Hi Kye,
Thanks for the detailed reply. I get the point you’re making.
I also read that you’re enforcing minimum distances between buildings (good idea) which would result in a reasonably spread out infrastructure.
Without knowing any details of the mechanics, in general, I’d see that as an opportunity to rush a small group of fast, light units in to enemy territory, find the infrastructure, split up and target it.
Avoid enemy units where possible and focus on hit and run on the buildings. If nothing else I’m going to force my opponent to spend a lot of AP attempting to defend their infrastructure which is geographically spread out. Given the apparent networked nature of the infrastructure I have the ability to take out key buildings that would provide an outsized benefit in slowing down my opponent.
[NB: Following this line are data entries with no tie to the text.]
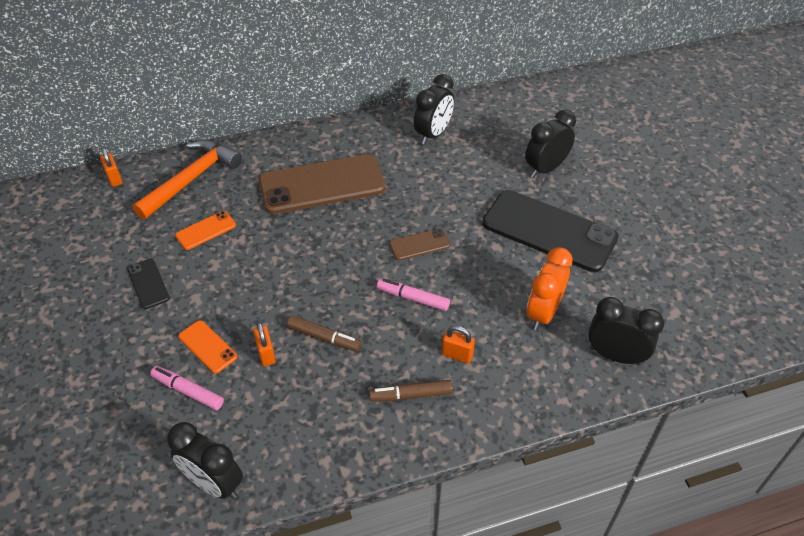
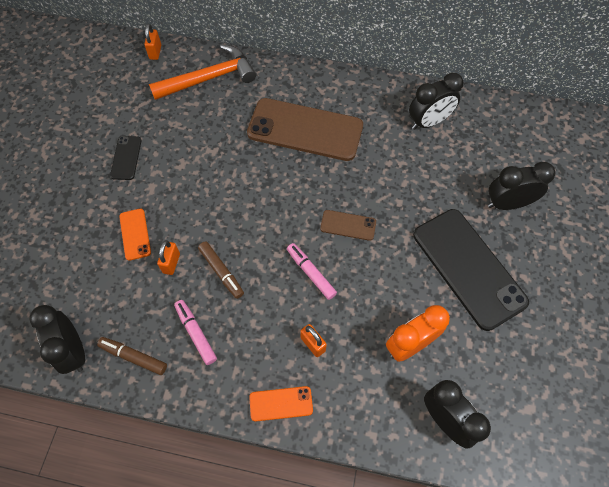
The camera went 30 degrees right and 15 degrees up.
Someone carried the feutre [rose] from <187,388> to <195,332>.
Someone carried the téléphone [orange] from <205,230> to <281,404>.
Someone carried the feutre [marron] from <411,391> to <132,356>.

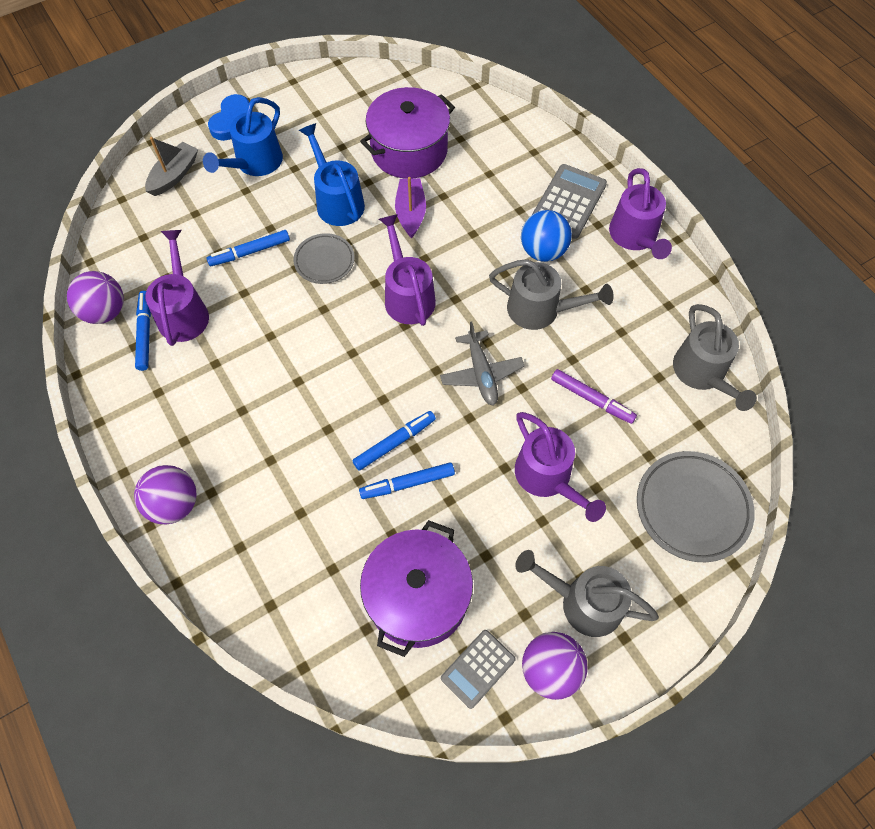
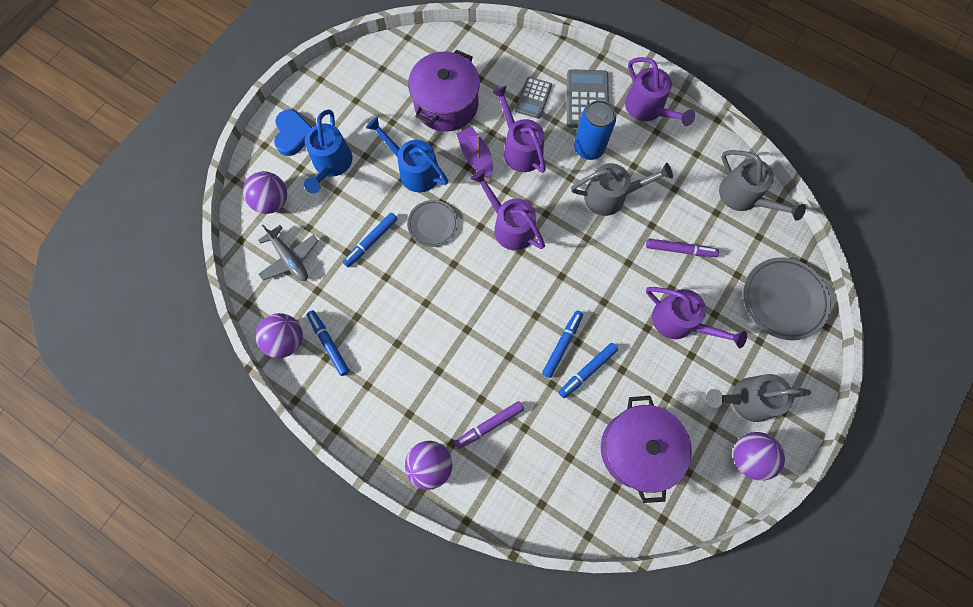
The camera went 25 degrees left and 10 degrees up.
Someone put down the feutre [violet] at <489,425>.
Someone carried the arrosoir [violet] from <177,288> to <519,129>.
Someone carried the avion [gris] from <482,363> to <288,253>.
Someone carried the calculatrice [gris] from <478,669> to <533,98>.
Someone swapped the bateau [gris] at <171,166> for the balle [violet] at <265,192>.
Someone swapped the balle [bleu] at <546,236> for the canette [bleu] at <595,130>.

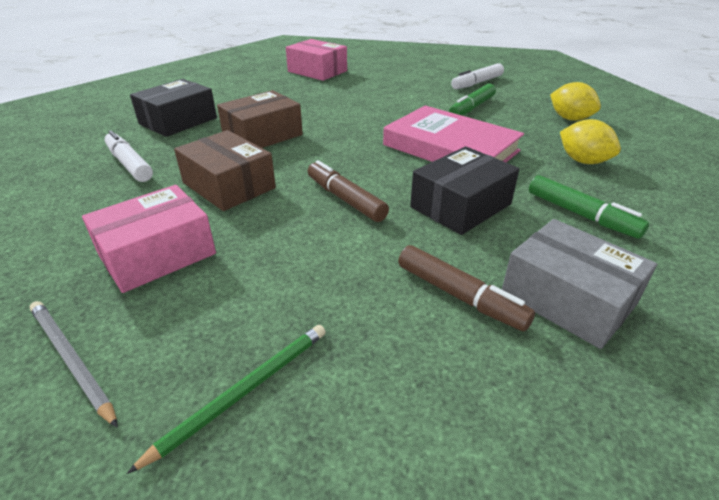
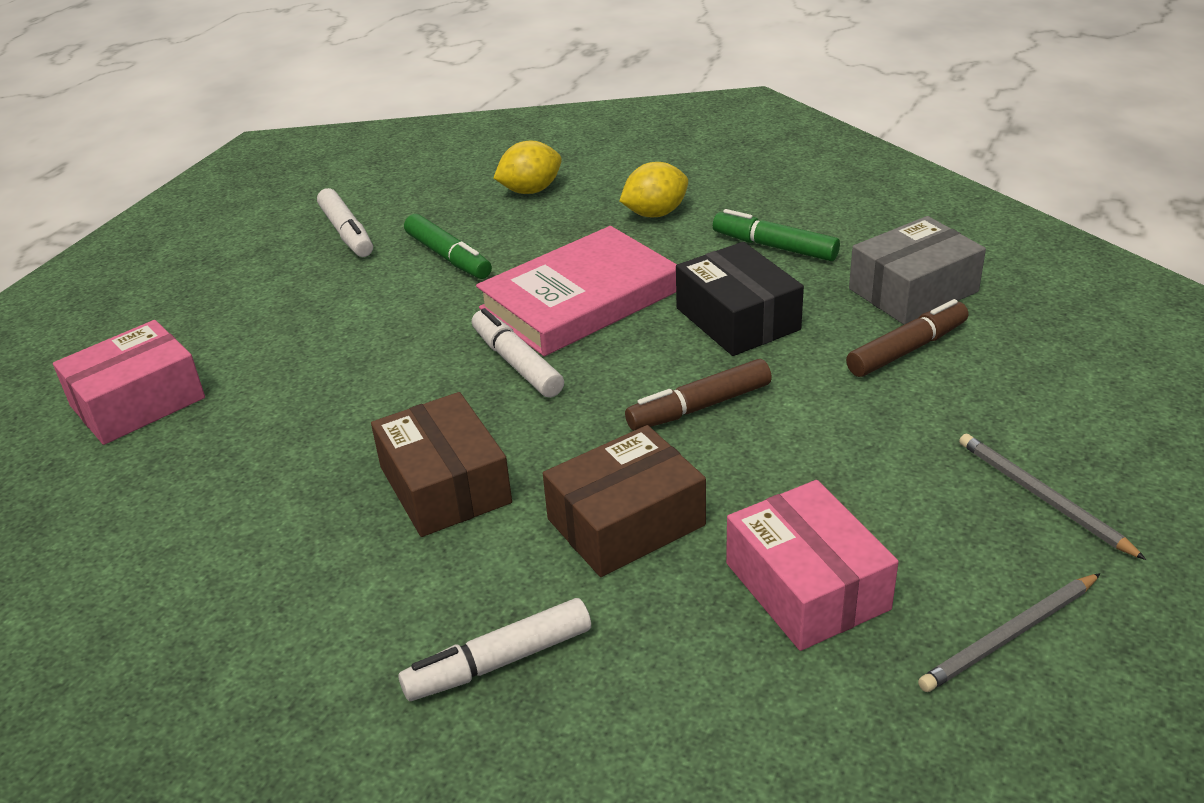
The camera went 75 degrees left and 0 degrees up.
Someone took away the boîte [noir] at <173,108>.
Someone put down the feutre [blanc] at <518,353>.
Someone repainted the crayon [vert] at <226,399>, which became the crayon [gris] at <1052,497>.
Someone rotated the feutre [vert] at <589,207> by 120 degrees counterclockwise.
If I started with 4 AP then I’d use, once in contact, 3 of them for harrassment and 1 for my own development. Provided I was mobile and spread out, I’d may well force my opponent into spending most of their AP into reacting and defending. I could even pull my units back a way’s for a few turns and go all out development while my opponent is chasing shadows.
This may well be null and void given specific game mechanics but a general, early rush, guerilla approach to attacking a spread out, vulnerable, infrastructure would be a fairly obvious approach.
Balancing the ability of a player to use something along those lines vs giving their opponent tools to counter it may be a challenge. If you constrained one strategy at the expense of another you’d end up with player’s herding towards the dominant strategy.
You’ve got three factions in the game, perhaps some asymmetry here that allows a faction to favour certain strategies at the expense of others? Probably going to have to do this anyway otherwise you’d end up with straight rock, paper, scissors and generic factions.
Sounds like you’ve already given all this a lot of thought but you’ve got a few interesting ingredients in the mix that other strategy games don’t that make it intriguing.
The finite pool of supply being the main one but also the reliance on a geographically diverse vulnerable infrastructure and the commander limited AP turn pool. Being able to stir that pot of curly ingredients and cook up a reasonable sized strategy/decision space for players to operate within sounds like fun.